FiTI, in collaboration with CEMLAWS Africa, initiates online transparency assessment of fisheries management information for Ghana
In order to support Ghana in starting a transformative journey in enhancing the availability and comprehensibility of fisheries management information, the FiTI announced today the start of its ‘TAKING STOCK – Online Transparency of Fisheries Management Information’ assessment for the country’s marine fisheries sector. Marine fisheries is of critical importance to Ghana, fulfilling the country’s economic, food security, and nutrition needs. Recent years have seen a series of reforms to ensure the sector’s long-term sustainability. At the same time, Ghana is regularly criticised for its management of fisheries, including inadequate fisheries regulations, opaque decision-making and ownership structures, and unequitable allocation of resources and their benefit-sharing between stakeholders – including between small-scale and large-scale fishers.

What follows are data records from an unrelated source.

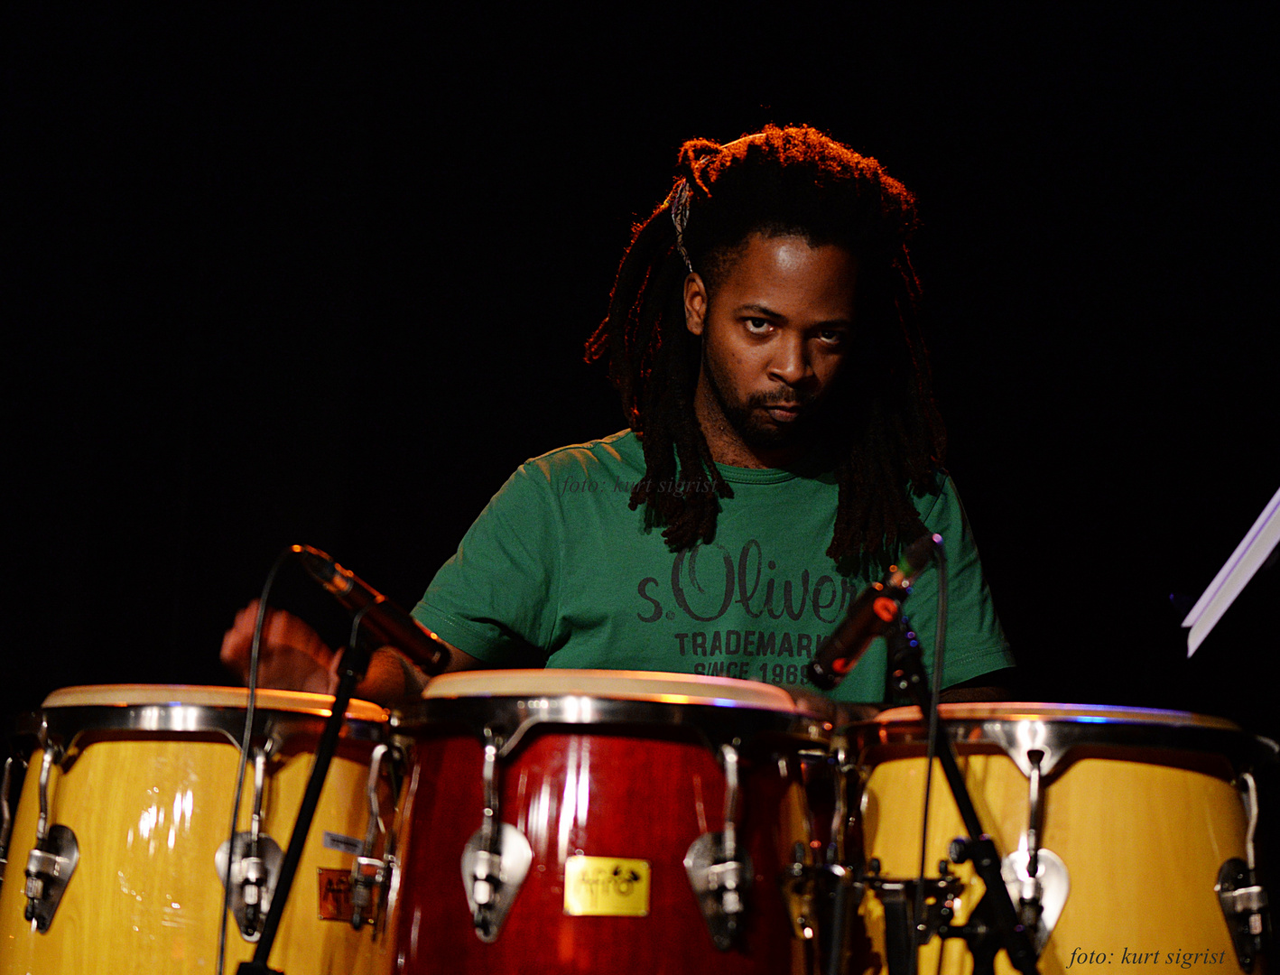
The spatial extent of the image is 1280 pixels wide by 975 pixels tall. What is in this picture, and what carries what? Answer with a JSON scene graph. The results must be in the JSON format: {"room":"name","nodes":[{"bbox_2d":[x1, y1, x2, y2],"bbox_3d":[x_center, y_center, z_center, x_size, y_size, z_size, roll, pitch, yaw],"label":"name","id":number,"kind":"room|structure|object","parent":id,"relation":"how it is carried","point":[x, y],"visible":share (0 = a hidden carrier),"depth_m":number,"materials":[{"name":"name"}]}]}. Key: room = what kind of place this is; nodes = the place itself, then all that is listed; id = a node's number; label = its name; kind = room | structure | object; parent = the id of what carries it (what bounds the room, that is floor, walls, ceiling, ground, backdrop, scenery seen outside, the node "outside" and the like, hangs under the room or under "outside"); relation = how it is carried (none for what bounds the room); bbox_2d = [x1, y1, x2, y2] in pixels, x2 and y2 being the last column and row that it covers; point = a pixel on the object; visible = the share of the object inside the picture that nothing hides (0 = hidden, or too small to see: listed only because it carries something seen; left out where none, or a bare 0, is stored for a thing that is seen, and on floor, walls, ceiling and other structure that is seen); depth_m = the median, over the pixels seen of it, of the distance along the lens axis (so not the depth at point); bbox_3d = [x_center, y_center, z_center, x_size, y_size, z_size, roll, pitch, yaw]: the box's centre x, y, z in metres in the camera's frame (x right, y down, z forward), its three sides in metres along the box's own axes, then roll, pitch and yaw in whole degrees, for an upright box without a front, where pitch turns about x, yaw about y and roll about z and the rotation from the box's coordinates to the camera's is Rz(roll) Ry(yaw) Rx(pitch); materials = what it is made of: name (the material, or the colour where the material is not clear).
{"room":"event hall","nodes":[
{"label":"event hall","id":0,"kind":"room"},
{"bbox_2d":[0,0,1279,759],"bbox_3d":[-0.159,0.072,7.343,5.876,3.767,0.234,1,-8,3],"label":"curtain","id":1,"kind":"structure","parent":0,"point":[724,119],"depth_m":7.39,"materials":[{"name":"black fabric"}]},
{"label":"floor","id":2,"kind":"structure","parent":0,"visible":0},
{"bbox_2d":[0,686,392,974],"bbox_3d":[-0.514,0.600,4.807,0.477,0.721,0.493,1,-8,3],"label":"drum","id":3,"kind":"object","parent":2,"relation":"on","point":[116,754],"visible":0.87,"depth_m":4.63,"materials":[{"name":"yellow wood"}]},
{"bbox_2d":[315,866,358,922],"bbox_3d":[-0.320,0.450,4.643,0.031,0.072,0.076,1,-8,3],"label":"sticker","id":4,"kind":"object","parent":3,"relation":"attached to","point":[334,914],"visible":0.59,"depth_m":4.63,"materials":[{"name":"red"}]},
{"bbox_2d":[320,831,363,854],"bbox_3d":[-0.320,0.393,4.629,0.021,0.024,0.055,1,-8,3],"label":"label","id":5,"kind":"object","parent":3,"relation":"attached to","point":[331,845],"visible":0.93,"depth_m":4.62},
{"bbox_2d":[241,610,374,974],"bbox_3d":[-0.340,0.596,4.324,0.383,0.937,0.463,1,-8,3],"label":"microphone stand","id":6,"kind":"object","parent":2,"relation":"on","point":[319,762],"visible":0.87,"depth_m":4.37,"materials":[{"name":"black metal"}]},
{"bbox_2d":[296,547,455,676],"bbox_3d":[-0.295,0.133,4.498,0.203,0.108,0.060,1,-8,3],"label":"microphone","id":7,"kind":"object","parent":6,"relation":"attached to","point":[429,652],"visible":0.93,"depth_m":4.47,"materials":[{"name":"black metal"}]},
{"bbox_2d":[216,549,299,972],"bbox_3d":[-0.426,0.481,4.527,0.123,0.814,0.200,3,-8,-10],"label":"microphone cable","id":8,"kind":"object","parent":7,"relation":"attached to","point":[221,941],"visible":0.94,"depth_m":4.59,"materials":[{"name":"black plastic"}]},
{"bbox_2d":[381,668,832,974],"bbox_3d":[-0.040,0.628,4.486,0.497,0.831,0.514,1,-8,3],"label":"drum","id":9,"kind":"object","parent":2,"relation":"on","point":[531,754],"visible":0.96,"depth_m":4.32,"materials":[{"name":"red wood"}]},
{"bbox_2d":[563,854,651,917],"bbox_3d":[-0.031,0.401,4.254,0.088,0.066,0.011,1,-8,3],"label":"label","id":10,"kind":"object","parent":9,"relation":"attached to","point":[611,863],"visible":0.94,"depth_m":4.25,"materials":[{"name":"metal"}]},
{"bbox_2d":[218,123,1015,719],"bbox_3d":[0.016,0.339,5.435,0.978,1.622,0.853,1,-8,3],"label":"man","id":11,"kind":"object","parent":2,"relation":"on","point":[729,397],"visible":0.68,"depth_m":5.33},
{"bbox_2d":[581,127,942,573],"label":"dreadlocks","id":12,"kind":"object","parent":11,"relation":"on","point":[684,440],"visible":0.54,"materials":[{"name":"black"}]},
{"bbox_2d":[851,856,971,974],"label":"stand","id":13,"kind":"object","parent":2,"relation":"on","point":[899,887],"visible":0.9,"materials":[{"name":"black metal"}]},
{"bbox_2d":[875,617,1044,974],"bbox_3d":[0.293,0.610,4.270,0.457,0.928,0.511,1,-8,3],"label":"microphone stand","id":14,"kind":"object","parent":2,"relation":"on","point":[990,855],"visible":0.97,"depth_m":4.29,"materials":[{"name":"black metal"}]},
{"bbox_2d":[804,530,946,688],"bbox_3d":[0.258,0.133,4.420,0.171,0.137,0.095,1,-8,3],"label":"microphone","id":15,"kind":"object","parent":14,"relation":"attached to","point":[824,671],"visible":0.97,"depth_m":4.39,"materials":[{"name":"black metal"}]},
{"bbox_2d":[905,546,952,972],"bbox_3d":[0.284,0.523,4.409,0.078,0.890,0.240,1,-8,3],"label":"microphone cable","id":16,"kind":"object","parent":15,"relation":"attached to","point":[929,772],"visible":0.94,"depth_m":4.48,"materials":[{"name":"black plastic"}]},
{"bbox_2d":[847,704,1279,974],"bbox_3d":[0.470,0.638,4.666,0.508,0.770,0.507,1,-8,3],"label":"drum","id":17,"kind":"object","parent":2,"relation":"on","point":[1163,783],"visible":0.85,"depth_m":4.49,"materials":[{"name":"yellow wood"}]},
{"bbox_2d":[1182,484,1279,656],"bbox_3d":[0.891,0.184,4.984,0.524,0.462,0.548,1,-8,3],"label":"music stand","id":18,"kind":"object","parent":2,"relation":"on","point":[1262,552],"visible":0.99,"depth_m":4.98,"materials":[{"name":"white"}]}
]}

Enhancing transparency is therefore a critical step in improving fisheries governance in Ghana. The importance of public access to information as a prerequisite to managing fisheries efficiently and sustainably has also been recognised by the recent 7th Meeting of the OACPS Ministers in Charge of Fisheries and Aquaculture in Ghana (5 – 8 April 2022) – held under the leadership of Ghana’s Ministry of Fisheries and Aquaculture Development (MOFAD), emphasising the ‘importance of transparency in fisheries governance and sustainable fisheries management as a concrete benefit and contribution to building resilience and sustainability at local, national, and regional levels’. Through this TAKING STOCK assessment, the FiTI will provide the national authorities of Ghana and relevant stakeholders with a comprehensive understanding of the types of information already published in the public domain and where enhancement opportunities exist. The results will also establish a credible benchmark, based on which improvements can be demonstrated over time. In more detail, the assessment will evaluate the types of marine fisheries management information that the national authorities publish on their websites according to the FiTI Standard. A total of 39 individual transparency elements will be assessed, ranging from the publication of national laws, fisheries management plans, and vessel registries to fisheries subsidies, and beneficial ownership. Beyond simply considering if this information is available online, the assessment will also look at the quality of government information, considering whether it is up-to-date and easy for people to find.
“The TAKING STOCK assessment will demonstrate strengths as well as improvement opportunities in the levels of fisheries management information online in Ghana, which can serve as an entry point for debates with national and international stakeholders regarding prospects for the greater good transparency in the management of the sector,” said Mansor Ndour, FiTI’s Regional Coordinator for West Africa.
The assessment will be conducted in collaboration with the Centre for Maritime Law and Security Africa (CEMLAWS Africa). Dr Kamal-Deen Ali, Executive Director of CEMLAWS Africa noted that “access to information engenders transparency, which is a key enabler of effective governance and unbiased enforcement of laws and policies of the fisheries sector. Thus, contributing to improved livelihoods and national development”. The results of this TAKING STOCK assessment will be published at the end of April 2023. The TAKING STOCK assessment for Ghana is funded by the Bloomberg Philanthropies Vibrant Oceans Initiative.